PATTERN OF SEGREGATION OF LABELED DNA AT THE CHROMATID LEVEL OF CHROMOSOMES WITH DIFFUSE CENTROMERES

Abstract

After pulse labeling Luzula purpurea shoot meristems with3H-thymidine, the cell cycle and its subdivisions were determined autoradiographically using the labeled mitoses method. The cycle time was 20 hr. G1 = 4.3 hr; C = 9.5 hr; G2 = 2.9 hr; and M = 3.3 hr. In subsequent experiments seedlings were labeled for 4 to 5 hr, long enough to label the chromosomes' full length, eliminating problems associated with asynchronous DNA replication. The longer labeling period did not alter the cell cycle parameters.Cells were designated as being in the first or second division after labeling by the time from the midpoint of the labeling period. Seedlings were placed in 0.1% cycloheximide solution to cause sister chromatids in metaphase cells to separate from each other. Autoradiographs were then made to determine segregation of labeled DNA at the chromatid level. At the first division after labeling all chromatids appeared to be labeled.

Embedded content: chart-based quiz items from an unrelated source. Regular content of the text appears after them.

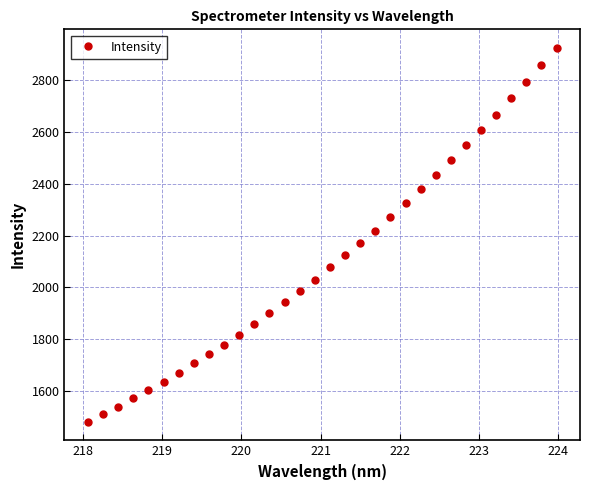

What is the sum of all values?

67398.8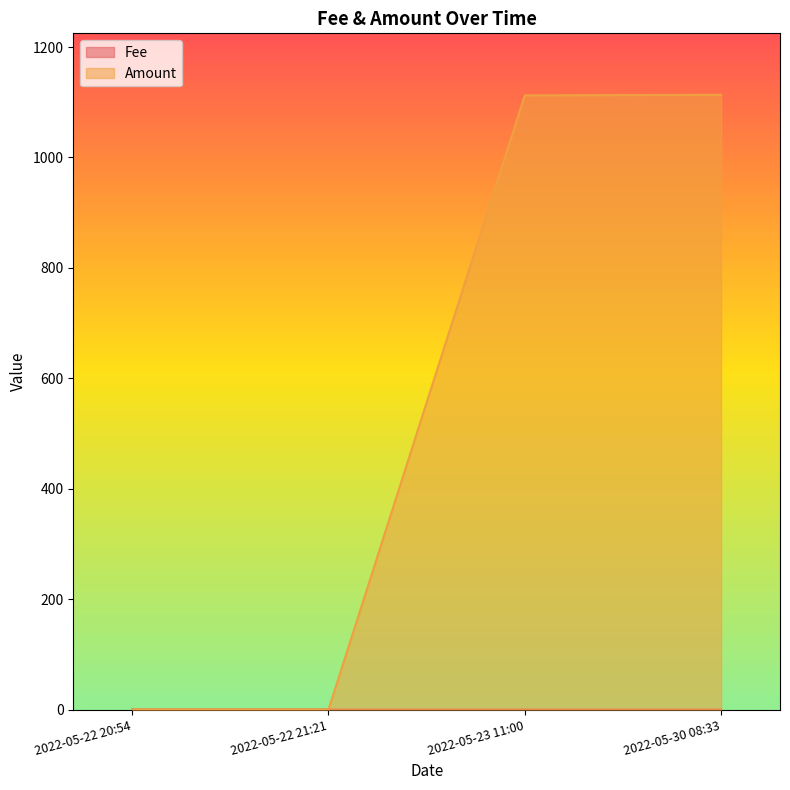

What is the label of the 1st point from the right?

2022-05-30 08:33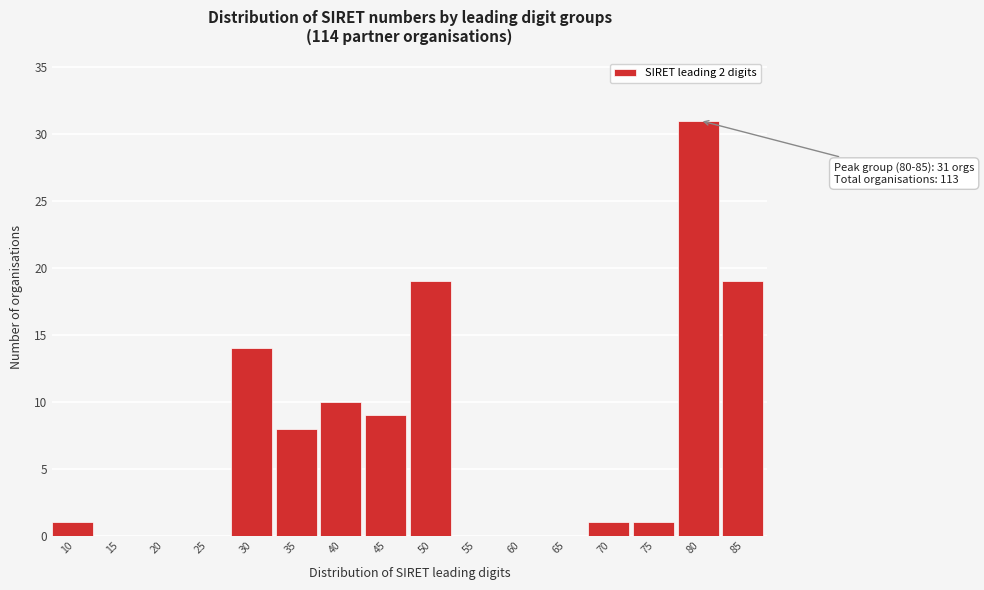

Reading left to right, list all the values displayed in this chart.

10=1	15=0	20=0	25=0	30=14	35=8	40=10	45=9	50=19	55=0	60=0	65=0	70=1	75=1	80=31	85=19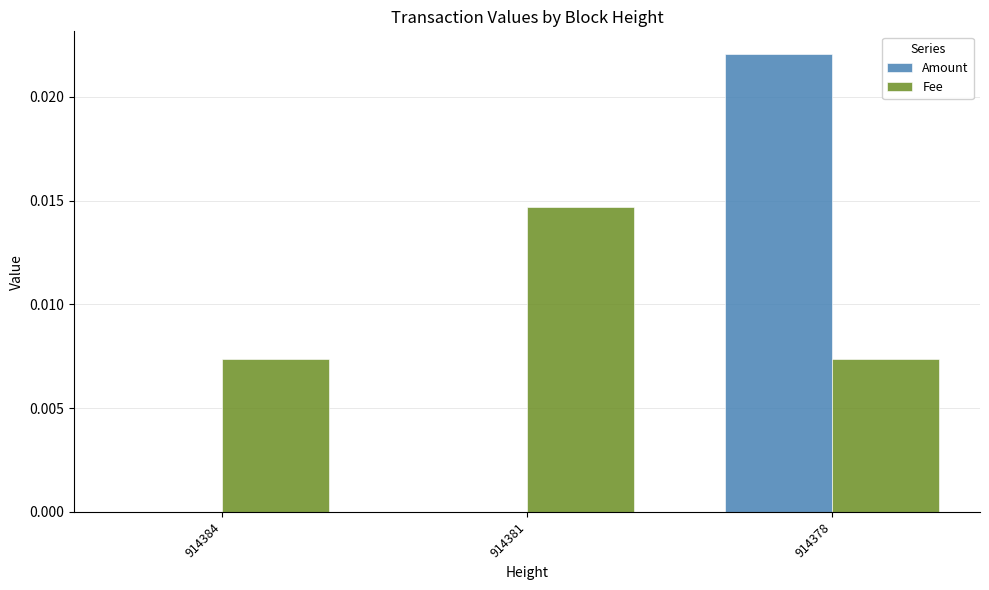

What are all the series names shown in the legend?

Amount, Fee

At the second division after labeling with 3H-thymidine the labeling pattern was consistent with semiconservative segregation of labeled DNA and with sister chromatid exchange.These results are discussed in relation to cytological and photometric studies on chromosome strandedness in Luzula and in other organisms with chromosomes with diffuse centromeres.